_What the task requires_: The lines to be copied are those below that contain "shows".

_Data listing_:
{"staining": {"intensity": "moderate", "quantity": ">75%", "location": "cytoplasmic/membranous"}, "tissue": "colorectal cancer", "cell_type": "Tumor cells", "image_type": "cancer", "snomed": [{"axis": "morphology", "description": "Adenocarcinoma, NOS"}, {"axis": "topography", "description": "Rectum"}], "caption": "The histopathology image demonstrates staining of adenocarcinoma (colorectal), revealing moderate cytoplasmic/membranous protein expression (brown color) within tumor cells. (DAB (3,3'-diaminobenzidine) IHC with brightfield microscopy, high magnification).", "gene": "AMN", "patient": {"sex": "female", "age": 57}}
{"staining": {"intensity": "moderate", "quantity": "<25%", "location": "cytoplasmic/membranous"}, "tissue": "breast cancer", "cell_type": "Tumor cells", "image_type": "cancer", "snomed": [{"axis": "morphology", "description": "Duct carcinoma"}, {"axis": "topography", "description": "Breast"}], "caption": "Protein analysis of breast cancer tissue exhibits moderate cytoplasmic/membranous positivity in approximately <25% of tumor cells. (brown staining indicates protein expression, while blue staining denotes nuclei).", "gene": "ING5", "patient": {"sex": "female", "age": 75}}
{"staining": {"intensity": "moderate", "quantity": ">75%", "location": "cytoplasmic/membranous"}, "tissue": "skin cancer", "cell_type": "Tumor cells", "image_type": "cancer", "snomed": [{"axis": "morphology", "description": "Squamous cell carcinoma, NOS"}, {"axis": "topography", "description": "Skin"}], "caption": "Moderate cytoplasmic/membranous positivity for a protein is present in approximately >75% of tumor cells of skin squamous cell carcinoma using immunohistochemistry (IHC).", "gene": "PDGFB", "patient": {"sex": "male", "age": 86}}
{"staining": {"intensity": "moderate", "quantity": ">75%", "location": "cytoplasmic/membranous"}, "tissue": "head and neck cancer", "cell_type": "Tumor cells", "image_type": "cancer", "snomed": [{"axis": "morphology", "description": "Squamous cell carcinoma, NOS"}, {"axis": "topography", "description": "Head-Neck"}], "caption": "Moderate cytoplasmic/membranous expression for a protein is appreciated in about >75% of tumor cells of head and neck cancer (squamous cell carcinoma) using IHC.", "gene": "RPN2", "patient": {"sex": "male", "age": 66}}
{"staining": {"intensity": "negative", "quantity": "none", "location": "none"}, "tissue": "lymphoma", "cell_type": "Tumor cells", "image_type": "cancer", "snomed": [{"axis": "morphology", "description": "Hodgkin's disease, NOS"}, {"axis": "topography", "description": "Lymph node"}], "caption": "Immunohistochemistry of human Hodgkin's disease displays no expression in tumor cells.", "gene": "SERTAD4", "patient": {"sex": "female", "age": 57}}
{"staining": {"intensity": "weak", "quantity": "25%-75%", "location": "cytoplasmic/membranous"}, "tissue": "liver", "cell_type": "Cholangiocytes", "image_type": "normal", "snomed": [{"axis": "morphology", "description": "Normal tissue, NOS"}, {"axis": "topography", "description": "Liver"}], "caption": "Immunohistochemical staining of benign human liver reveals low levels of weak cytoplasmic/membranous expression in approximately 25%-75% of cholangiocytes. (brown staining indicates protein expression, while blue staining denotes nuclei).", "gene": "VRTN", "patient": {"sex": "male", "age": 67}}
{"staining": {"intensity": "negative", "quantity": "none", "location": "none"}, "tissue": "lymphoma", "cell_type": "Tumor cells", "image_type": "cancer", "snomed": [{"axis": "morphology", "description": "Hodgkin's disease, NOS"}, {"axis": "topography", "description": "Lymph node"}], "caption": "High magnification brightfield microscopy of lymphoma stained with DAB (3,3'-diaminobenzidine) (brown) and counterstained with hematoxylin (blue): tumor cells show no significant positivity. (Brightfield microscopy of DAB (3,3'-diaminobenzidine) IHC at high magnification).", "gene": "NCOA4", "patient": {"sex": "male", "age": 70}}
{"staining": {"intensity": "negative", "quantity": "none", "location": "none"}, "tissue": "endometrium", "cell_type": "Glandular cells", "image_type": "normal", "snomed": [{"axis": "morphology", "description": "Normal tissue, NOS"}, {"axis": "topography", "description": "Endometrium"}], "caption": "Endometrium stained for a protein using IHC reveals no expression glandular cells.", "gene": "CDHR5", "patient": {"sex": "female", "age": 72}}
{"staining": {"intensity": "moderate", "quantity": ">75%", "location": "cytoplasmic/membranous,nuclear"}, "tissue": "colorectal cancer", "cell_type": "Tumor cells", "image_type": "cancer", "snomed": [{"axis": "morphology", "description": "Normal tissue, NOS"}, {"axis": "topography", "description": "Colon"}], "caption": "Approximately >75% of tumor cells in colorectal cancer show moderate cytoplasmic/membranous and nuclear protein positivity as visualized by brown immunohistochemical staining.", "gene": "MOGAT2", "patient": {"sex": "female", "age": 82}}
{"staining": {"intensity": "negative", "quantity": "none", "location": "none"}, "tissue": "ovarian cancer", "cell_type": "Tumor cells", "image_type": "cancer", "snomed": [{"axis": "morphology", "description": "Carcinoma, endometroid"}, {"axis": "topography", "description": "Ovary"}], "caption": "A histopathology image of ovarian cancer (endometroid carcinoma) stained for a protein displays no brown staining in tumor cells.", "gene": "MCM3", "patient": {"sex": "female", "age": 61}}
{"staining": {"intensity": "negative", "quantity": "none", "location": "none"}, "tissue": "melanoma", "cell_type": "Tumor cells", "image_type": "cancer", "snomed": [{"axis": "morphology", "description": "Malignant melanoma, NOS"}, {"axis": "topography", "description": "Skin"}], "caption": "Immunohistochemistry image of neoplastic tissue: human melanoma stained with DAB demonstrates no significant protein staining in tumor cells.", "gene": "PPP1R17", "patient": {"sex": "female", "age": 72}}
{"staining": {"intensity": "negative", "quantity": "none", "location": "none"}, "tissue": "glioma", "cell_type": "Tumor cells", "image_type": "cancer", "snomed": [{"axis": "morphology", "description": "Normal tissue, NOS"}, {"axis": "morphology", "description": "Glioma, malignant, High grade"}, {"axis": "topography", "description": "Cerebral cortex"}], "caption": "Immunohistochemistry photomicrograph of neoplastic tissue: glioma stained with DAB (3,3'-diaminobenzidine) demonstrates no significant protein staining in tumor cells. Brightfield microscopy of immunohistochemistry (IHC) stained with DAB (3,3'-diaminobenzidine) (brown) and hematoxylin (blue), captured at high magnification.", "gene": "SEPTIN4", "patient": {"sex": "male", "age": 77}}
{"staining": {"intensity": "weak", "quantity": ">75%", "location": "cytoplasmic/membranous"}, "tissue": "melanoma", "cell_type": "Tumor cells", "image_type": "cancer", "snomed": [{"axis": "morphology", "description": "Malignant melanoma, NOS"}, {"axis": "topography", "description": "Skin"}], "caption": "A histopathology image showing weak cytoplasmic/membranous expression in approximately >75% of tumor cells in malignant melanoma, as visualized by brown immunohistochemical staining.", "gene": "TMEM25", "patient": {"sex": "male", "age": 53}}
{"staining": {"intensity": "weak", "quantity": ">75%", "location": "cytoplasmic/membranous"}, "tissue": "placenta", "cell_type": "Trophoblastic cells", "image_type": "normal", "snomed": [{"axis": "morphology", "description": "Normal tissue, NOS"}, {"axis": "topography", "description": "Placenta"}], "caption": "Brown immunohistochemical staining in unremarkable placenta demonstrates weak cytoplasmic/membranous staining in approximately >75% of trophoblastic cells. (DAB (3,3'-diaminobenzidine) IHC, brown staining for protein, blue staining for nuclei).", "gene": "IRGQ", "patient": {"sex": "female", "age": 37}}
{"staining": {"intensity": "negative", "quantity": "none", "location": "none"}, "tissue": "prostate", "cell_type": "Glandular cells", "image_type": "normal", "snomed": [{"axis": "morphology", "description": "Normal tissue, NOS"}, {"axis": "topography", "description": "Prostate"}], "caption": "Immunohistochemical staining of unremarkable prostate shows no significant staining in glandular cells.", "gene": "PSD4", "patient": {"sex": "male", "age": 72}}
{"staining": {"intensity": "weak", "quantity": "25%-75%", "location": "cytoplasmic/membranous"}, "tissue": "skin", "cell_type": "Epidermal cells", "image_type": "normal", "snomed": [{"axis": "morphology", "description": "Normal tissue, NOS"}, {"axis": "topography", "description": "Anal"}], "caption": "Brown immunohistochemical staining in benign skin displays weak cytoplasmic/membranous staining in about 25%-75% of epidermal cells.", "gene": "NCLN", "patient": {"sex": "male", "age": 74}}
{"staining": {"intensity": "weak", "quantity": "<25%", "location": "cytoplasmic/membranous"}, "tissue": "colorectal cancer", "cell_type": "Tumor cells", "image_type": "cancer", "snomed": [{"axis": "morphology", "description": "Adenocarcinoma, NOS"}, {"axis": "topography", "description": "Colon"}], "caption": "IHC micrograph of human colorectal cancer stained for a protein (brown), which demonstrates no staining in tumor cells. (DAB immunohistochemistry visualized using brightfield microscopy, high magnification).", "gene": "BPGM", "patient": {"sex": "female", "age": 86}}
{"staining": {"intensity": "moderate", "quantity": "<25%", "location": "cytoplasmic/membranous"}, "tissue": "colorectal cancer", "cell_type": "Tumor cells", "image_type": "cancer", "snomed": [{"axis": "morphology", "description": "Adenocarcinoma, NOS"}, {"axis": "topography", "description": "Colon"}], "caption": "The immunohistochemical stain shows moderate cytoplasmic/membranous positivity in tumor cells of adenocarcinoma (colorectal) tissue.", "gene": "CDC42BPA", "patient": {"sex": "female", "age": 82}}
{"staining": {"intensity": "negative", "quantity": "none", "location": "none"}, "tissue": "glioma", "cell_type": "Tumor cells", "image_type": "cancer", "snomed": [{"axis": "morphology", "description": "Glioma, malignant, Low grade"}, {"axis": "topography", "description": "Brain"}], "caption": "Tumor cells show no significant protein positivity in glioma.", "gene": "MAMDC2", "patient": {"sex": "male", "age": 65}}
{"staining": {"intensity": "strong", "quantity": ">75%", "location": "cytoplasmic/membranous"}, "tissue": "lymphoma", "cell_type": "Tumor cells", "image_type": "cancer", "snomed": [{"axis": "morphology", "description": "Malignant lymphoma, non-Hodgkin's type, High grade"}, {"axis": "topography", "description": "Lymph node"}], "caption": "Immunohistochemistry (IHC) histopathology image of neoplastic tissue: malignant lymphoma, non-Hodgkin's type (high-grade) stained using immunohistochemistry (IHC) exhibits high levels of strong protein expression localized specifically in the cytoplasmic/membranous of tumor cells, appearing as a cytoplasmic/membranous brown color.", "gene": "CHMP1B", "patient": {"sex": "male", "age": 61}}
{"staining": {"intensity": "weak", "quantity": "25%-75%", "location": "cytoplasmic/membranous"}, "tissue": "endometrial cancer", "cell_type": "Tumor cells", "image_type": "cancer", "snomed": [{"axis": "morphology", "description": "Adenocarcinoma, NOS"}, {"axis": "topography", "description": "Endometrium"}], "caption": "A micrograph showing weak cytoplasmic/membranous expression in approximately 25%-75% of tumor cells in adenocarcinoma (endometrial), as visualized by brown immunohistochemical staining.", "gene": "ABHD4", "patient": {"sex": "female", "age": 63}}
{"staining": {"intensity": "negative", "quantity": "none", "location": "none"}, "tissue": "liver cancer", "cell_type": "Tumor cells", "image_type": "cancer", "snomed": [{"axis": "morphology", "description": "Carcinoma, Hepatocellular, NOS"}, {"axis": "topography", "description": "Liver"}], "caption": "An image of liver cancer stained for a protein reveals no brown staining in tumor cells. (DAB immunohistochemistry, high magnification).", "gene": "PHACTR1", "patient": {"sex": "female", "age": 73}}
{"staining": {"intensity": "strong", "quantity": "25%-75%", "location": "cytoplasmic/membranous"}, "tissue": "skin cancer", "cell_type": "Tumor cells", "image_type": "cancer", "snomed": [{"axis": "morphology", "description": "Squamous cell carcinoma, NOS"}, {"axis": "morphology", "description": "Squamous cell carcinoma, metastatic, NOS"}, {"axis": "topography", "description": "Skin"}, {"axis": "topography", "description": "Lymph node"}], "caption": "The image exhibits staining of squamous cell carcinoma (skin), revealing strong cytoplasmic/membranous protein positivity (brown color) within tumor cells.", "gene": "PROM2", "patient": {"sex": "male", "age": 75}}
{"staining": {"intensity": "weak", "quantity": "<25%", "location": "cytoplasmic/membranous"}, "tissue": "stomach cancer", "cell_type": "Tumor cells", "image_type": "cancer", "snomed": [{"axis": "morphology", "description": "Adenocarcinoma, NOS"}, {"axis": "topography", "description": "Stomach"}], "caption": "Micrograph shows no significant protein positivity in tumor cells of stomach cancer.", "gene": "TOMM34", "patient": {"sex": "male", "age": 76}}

_Output for this exercise_:
{"staining": {"intensity": "negative", "quantity": "none", "location": "none"}, "tissue": "prostate", "cell_type": "Glandular cells", "image_type": "normal", "snomed": [{"axis": "morphology", "description": "Normal tissue, NOS"}, {"axis": "topography", "description": "Prostate"}], "caption": "Immunohistochemical staining of unremarkable prostate shows no significant staining in glandular cells.", "gene": "PSD4", "patient": {"sex": "male", "age": 72}}
{"staining": {"intensity": "moderate", "quantity": "<25%", "location": "cytoplasmic/membranous"}, "tissue": "colorectal cancer", "cell_type": "Tumor cells", "image_type": "cancer", "snomed": [{"axis": "morphology", "description": "Adenocarcinoma, NOS"}, {"axis": "topography", "description": "Colon"}], "caption": "The immunohistochemical stain shows moderate cytoplasmic/membranous positivity in tumor cells of adenocarcinoma (colorectal) tissue.", "gene": "CDC42BPA", "patient": {"sex": "female", "age": 82}}
{"staining": {"intensity": "weak", "quantity": "<25%", "location": "cytoplasmic/membranous"}, "tissue": "stomach cancer", "cell_type": "Tumor cells", "image_type": "cancer", "snomed": [{"axis": "morphology", "description": "Adenocarcinoma, NOS"}, {"axis": "topography", "description": "Stomach"}], "caption": "Micrograph shows no significant protein positivity in tumor cells of stomach cancer.", "gene": "TOMM34", "patient": {"sex": "male", "age": 76}}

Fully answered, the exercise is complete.